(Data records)
[START]

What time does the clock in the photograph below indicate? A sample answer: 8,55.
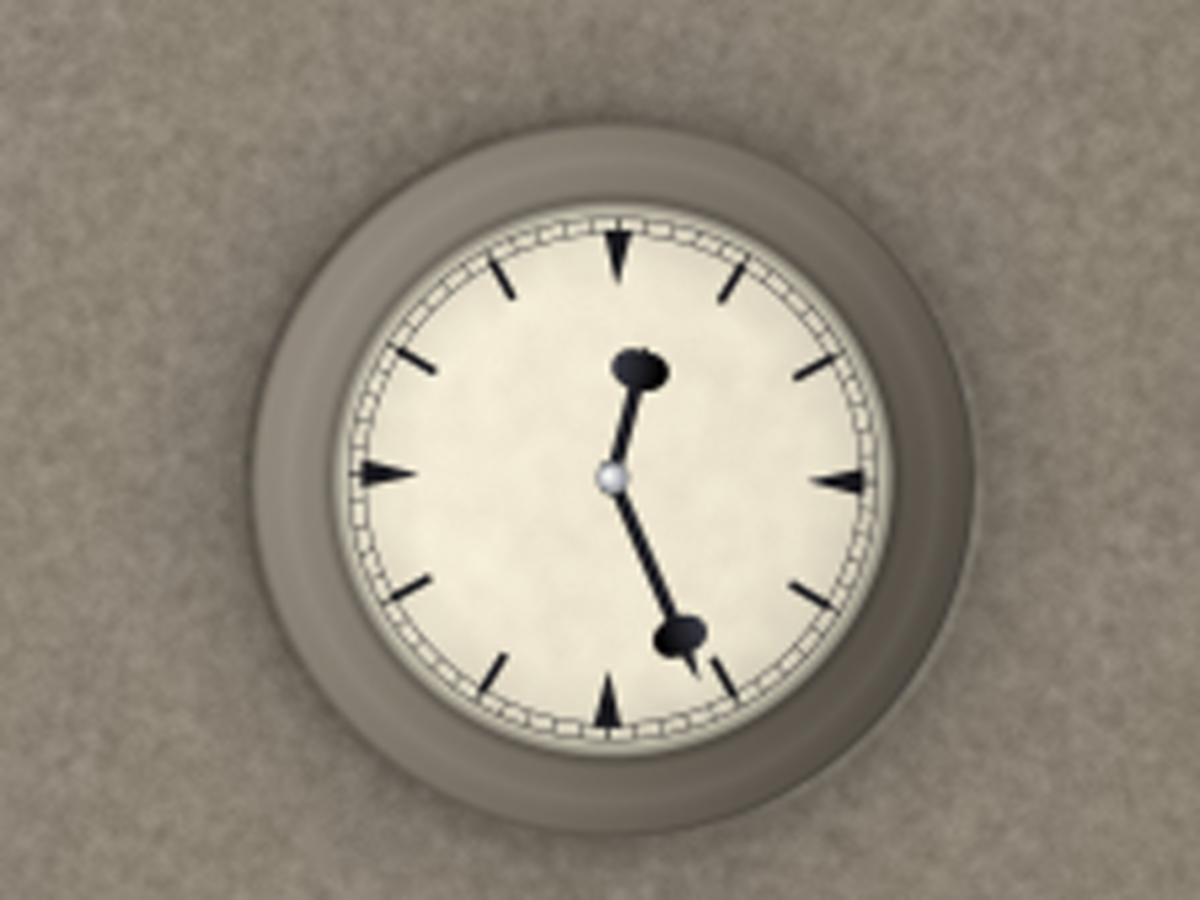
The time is 12,26
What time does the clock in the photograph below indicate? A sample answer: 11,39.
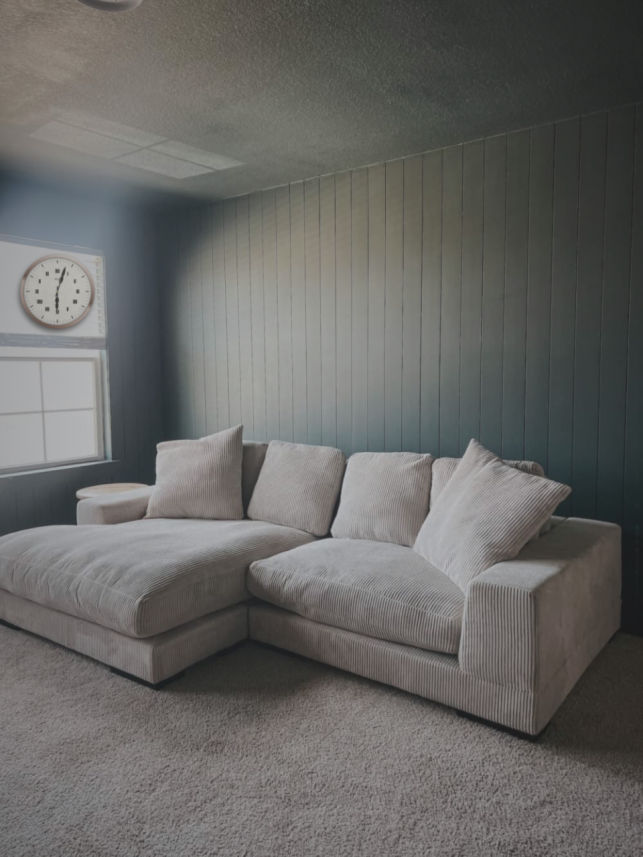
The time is 6,03
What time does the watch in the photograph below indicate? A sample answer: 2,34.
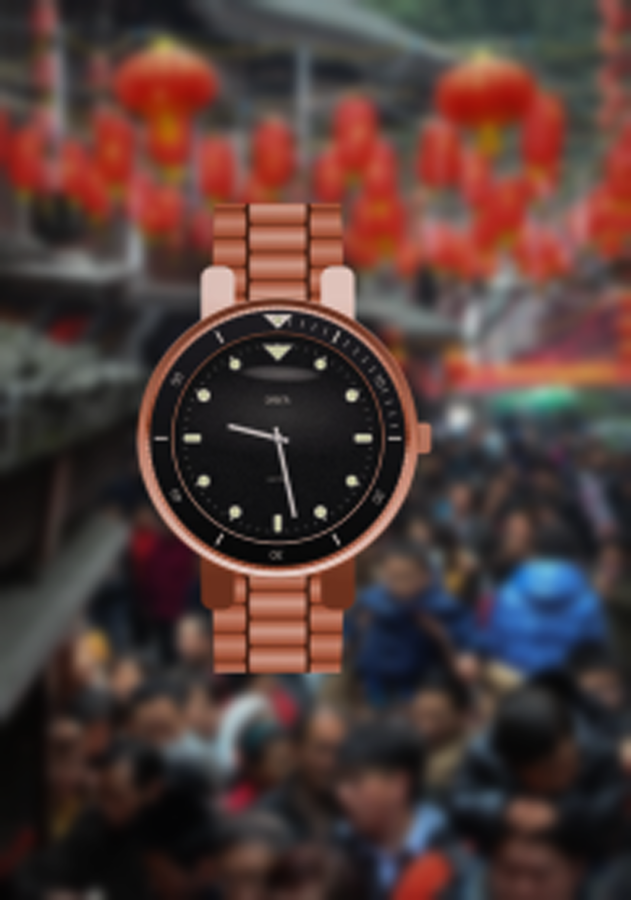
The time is 9,28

[END]

- **The task**
Write out each of the entries above word for word, leaving out the pictures.

- **Solution to this task**
What time does the clock in the photograph below indicate? A sample answer: 8,55.
The time is 12,26
What time does the clock in the photograph below indicate? A sample answer: 11,39.
The time is 6,03
What time does the watch in the photograph below indicate? A sample answer: 2,34.
The time is 9,28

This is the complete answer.